Another term is confidence interval or CI. The CI is the spread of results that should be considered as the potential actual impact of a treatment. The desire is to have a CI of a narrow range and to have ranges of results that do not demonstrate any overlap between the studied groups or arms. If the CI does overlap, it means that the two groups may not be different in some situations despite the final results demonstrating a difference.

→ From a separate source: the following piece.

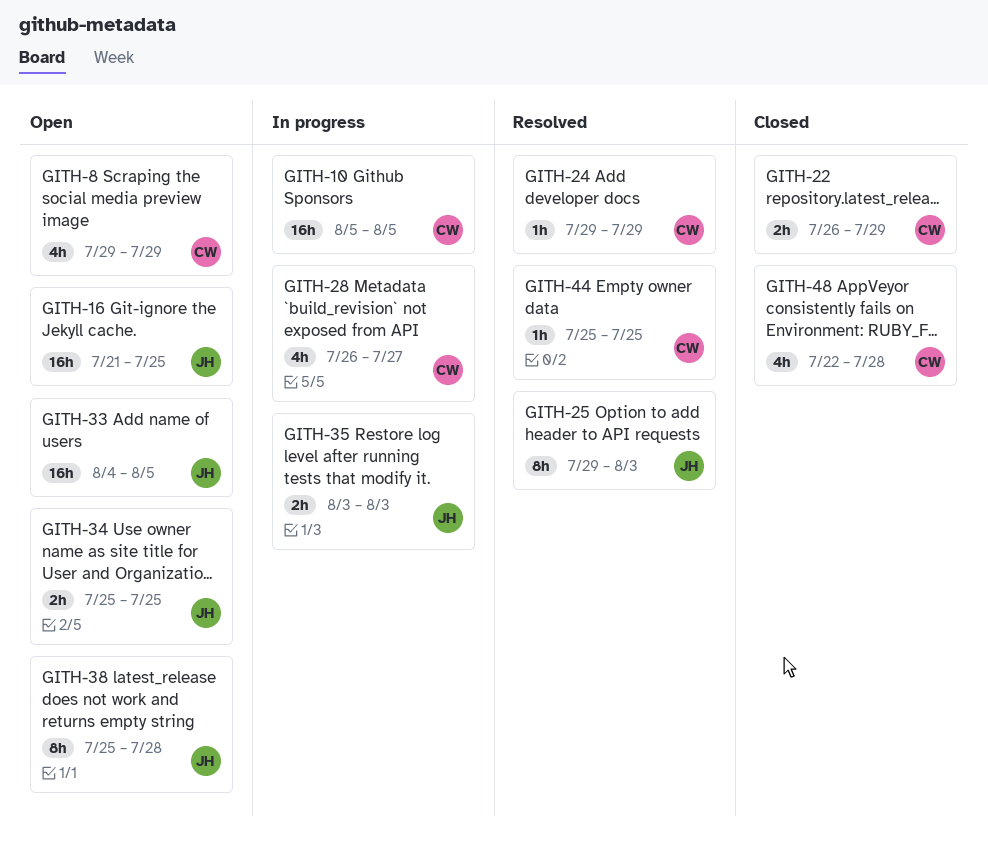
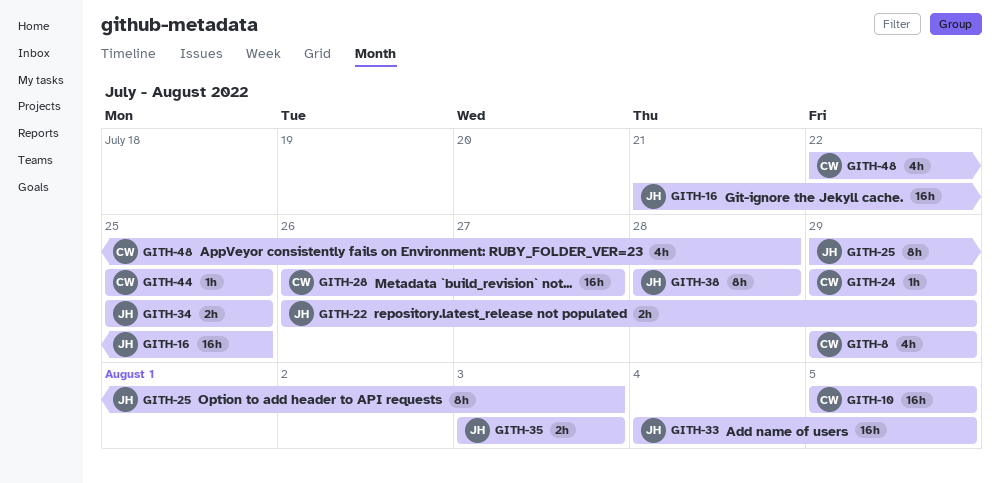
GITH-22, owner: CW -> JH
GITH-28, estimate: 4h -> 16h
GITH-38, start: Jul 25 -> Jul 28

To return to our example study comparing chemotherapy drugs A and B, 95% of the individual patient outcomes would be included in the CI. If only a few patients are studied, the 95% CI might include results that are very different from one another, producing a CI of wide range; in a large trial, however, many of the patients are likely to have similar results, and thus the CI will be of narrower range. If CI overlap is seen when the two treatments are compared, this means that for some patients, the two treatments showed no difference in outcome. If only a small number of patients are included in a trial comparing two treatments, the results may show a significant difference; but the CI may be so broad that the two results overlap, and thus the results may not be different at all for several patients.

Clinical trials can have what are called alpha (type I) and beta (type II) errors. An alpha error is present when a trial shows a difference that really does not exist. This is referred to as a false positive. A beta error is just the opposite and is present when a trial shows no difference in the treatments when one actually exists. This is referred to as a false negative. These errors are simply the results of outcomes defying the odds of numbers that were determined to be necessary in order to carry out a comparison between two treatments or outcomes.4 The only way to minimize the chances of both types of errors is to increase sample size, which may or may not be feasible.

In clinical trials, relative risk (RR) is the risk of an event (or of developing a disease) relative to exposure. Relative risk is a ratio of the likelihood of the event occurring in the control group versus the experimental (or noncontrol) group. If the event is less likely in the experimental group, then the RR is less than 1; if the event is more likely, the RR is more than 1. An outcome is more likely if the RR is greater than 1 and less likely if the RR is less than 1. The outcome might be a bad thing (such as a toxicity reaction) or a good thing (a more effective treatment).

Another often used term in statistics, and similar to RR, is the hazard ratio (HR). In cancer trials, HR typically refers to survival differences between two or more groups being compared. The HR is useful when the risk is not constant with respect to time as it uses information collected at different times. The term is typically used in the context of survival over time.

As an example, if the HR is 0.5, then the relative risk of dying for one group is half the risk of dying for the other group. HR may refer to overall survival or to other forms of survival, such as disease-free or progression-free survival. An HR of 1 corresponds to equal treatments; an HR of 2 implies that at any time, twice as many patients in the active group are having an event proportionately compared with the comparator or control group. An HR of 0.5 means that half as many patients in the active group have an event at any point in time compared with placebo.